+++ Records shown +++
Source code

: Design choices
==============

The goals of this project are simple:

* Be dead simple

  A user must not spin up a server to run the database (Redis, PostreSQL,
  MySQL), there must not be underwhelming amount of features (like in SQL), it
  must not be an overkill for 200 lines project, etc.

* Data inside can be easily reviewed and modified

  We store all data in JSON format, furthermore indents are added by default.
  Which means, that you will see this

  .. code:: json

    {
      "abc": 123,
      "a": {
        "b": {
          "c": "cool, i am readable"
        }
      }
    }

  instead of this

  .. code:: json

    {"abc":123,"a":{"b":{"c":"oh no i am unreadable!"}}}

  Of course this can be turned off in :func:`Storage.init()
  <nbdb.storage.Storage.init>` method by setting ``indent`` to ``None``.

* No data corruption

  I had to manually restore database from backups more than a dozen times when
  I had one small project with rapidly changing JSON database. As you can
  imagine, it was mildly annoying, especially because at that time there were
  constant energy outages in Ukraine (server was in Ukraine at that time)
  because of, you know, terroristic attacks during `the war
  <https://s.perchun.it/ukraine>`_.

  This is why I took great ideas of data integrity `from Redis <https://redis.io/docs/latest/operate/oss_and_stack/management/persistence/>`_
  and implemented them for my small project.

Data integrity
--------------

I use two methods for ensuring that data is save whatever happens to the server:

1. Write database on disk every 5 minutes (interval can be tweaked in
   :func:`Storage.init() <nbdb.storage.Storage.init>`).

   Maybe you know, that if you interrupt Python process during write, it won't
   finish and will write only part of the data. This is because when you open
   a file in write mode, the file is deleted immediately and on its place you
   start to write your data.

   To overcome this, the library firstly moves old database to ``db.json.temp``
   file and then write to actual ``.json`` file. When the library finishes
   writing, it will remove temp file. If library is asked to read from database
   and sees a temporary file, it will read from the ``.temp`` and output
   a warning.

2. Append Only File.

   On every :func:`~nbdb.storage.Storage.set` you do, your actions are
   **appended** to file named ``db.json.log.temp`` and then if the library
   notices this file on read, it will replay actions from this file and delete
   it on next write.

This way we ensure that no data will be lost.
+++
What is required: Copy out each line of the data where the string "because" appears.

Task result:
  imagine, it was mildly annoying, especially because at that time there were
  because of, you know, terroristic attacks during `the war
   finish and will write only part of the data. This is because when you open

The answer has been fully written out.